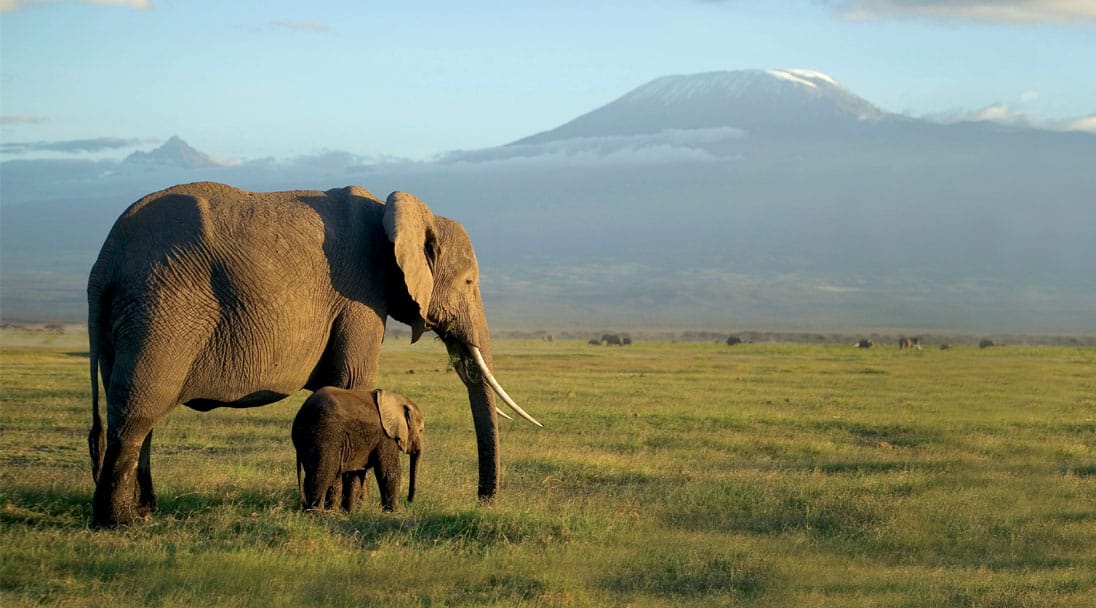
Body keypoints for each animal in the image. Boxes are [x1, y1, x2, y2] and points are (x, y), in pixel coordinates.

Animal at [291, 387, 423, 510]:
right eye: (421, 430)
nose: (409, 500)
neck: (396, 399)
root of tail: (302, 413)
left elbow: (356, 473)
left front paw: (350, 512)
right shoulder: (385, 436)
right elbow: (389, 471)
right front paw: (394, 511)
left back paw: (326, 511)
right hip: (325, 435)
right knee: (323, 474)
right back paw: (316, 513)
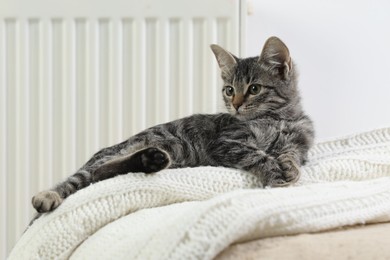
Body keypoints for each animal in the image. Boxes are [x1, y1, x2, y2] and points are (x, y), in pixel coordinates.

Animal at [32, 36, 316, 213]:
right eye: (229, 90)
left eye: (254, 89)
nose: (234, 105)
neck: (279, 118)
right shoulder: (227, 142)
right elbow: (257, 154)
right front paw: (275, 172)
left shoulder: (300, 143)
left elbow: (291, 154)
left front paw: (289, 167)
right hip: (124, 151)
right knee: (90, 175)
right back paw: (47, 196)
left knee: (101, 174)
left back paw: (150, 160)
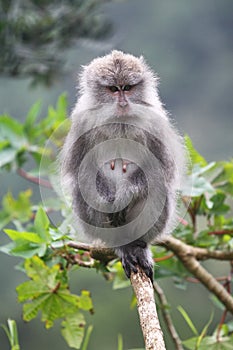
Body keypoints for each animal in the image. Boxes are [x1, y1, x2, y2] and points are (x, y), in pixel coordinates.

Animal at [60, 50, 186, 282]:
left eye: (127, 88)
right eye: (113, 89)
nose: (123, 103)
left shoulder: (156, 123)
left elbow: (162, 171)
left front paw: (125, 195)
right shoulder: (82, 123)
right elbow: (79, 172)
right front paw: (110, 199)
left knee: (159, 190)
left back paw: (139, 246)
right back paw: (122, 247)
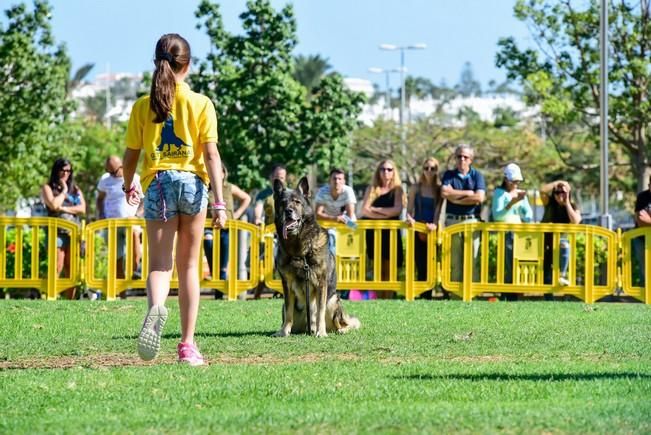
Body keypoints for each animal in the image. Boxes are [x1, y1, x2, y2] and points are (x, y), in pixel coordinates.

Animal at [272, 177, 362, 338]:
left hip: (333, 300)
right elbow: (289, 312)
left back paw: (336, 330)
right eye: (283, 203)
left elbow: (320, 311)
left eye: (297, 202)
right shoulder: (287, 285)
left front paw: (321, 332)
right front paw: (283, 331)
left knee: (343, 323)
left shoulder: (321, 284)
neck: (299, 249)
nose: (289, 211)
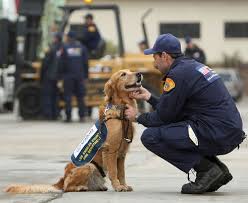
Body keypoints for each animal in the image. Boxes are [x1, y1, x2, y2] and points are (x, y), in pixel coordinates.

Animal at [4, 70, 141, 193]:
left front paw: (124, 185)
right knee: (66, 187)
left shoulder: (122, 154)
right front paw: (118, 187)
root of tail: (61, 179)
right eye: (123, 74)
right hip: (88, 166)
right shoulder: (111, 150)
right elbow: (114, 172)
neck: (121, 113)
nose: (139, 74)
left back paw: (98, 187)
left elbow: (121, 173)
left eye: (130, 71)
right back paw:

**Task requirements**
Please transcribe every record above exactly as written, leaving out the pictures.

**Answer to this exercise**
Body keypoints for each animal in the image. Boxes are [x1, y1, x2, y2] and points are (x, y), in pixel coordinates.

Animal at [291, 387, 423, 510]:
right eye: (421, 430)
nose: (409, 500)
neck: (396, 399)
root of tail: (302, 413)
left elbow: (356, 473)
left front paw: (350, 512)
right shoulder: (385, 436)
right elbow: (389, 471)
right front paw: (394, 511)
left back paw: (326, 511)
right hip: (325, 435)
right knee: (323, 474)
right back paw: (316, 513)
Body keypoints for each animal in the image. Boxes are [x1, y1, x2, y2] and points are (x, y), in pixel coordinates.

Animal at [32, 36, 316, 213]:
right eye: (229, 90)
left eye: (254, 89)
nose: (234, 105)
neck: (279, 118)
right shoulder: (227, 142)
right elbow: (257, 154)
right front paw: (275, 172)
left shoulder: (300, 143)
left elbow: (291, 154)
left front paw: (289, 167)
right hip: (124, 151)
right knee: (90, 175)
right back paw: (47, 196)
left knee: (101, 174)
left back paw: (150, 160)
Body keypoints for each animal in the image. Boxes are [x1, y1, x2, y2] and points are (x, y), in pixel coordinates.

Animal at [60, 50, 186, 282]:
left eye: (127, 88)
right eye: (113, 89)
nose: (123, 103)
left shoulder: (156, 123)
left elbow: (162, 171)
left front paw: (125, 195)
right shoulder: (82, 123)
right elbow: (79, 172)
right front paw: (110, 199)
left knee: (159, 190)
left back paw: (139, 246)
right back paw: (122, 247)
Body keypoints for each animal in the image. Boxes are [x1, y1, x2, y2] and points are (x, y), in pixel coordinates.

Animal at [272, 177, 362, 338]:
left hip: (333, 300)
right elbow: (289, 312)
left back paw: (336, 330)
right eye: (283, 203)
left elbow: (320, 311)
left eye: (297, 202)
right shoulder: (287, 285)
left front paw: (321, 332)
right front paw: (283, 331)
left knee: (343, 323)
left shoulder: (321, 284)
neck: (299, 249)
nose: (289, 211)
Body keypoints for each animal in the image. Boxes are [x1, y1, x2, y2] and points are (x, y), in pixel coordinates.

Animal at [4, 70, 141, 193]:
left front paw: (124, 185)
right knee: (66, 187)
left shoulder: (122, 154)
right front paw: (118, 187)
root of tail: (61, 179)
right eye: (123, 74)
right hip: (88, 166)
right shoulder: (111, 150)
right elbow: (114, 172)
neck: (121, 113)
nose: (139, 74)
left back paw: (98, 187)
left elbow: (121, 173)
left eye: (130, 71)
right back paw:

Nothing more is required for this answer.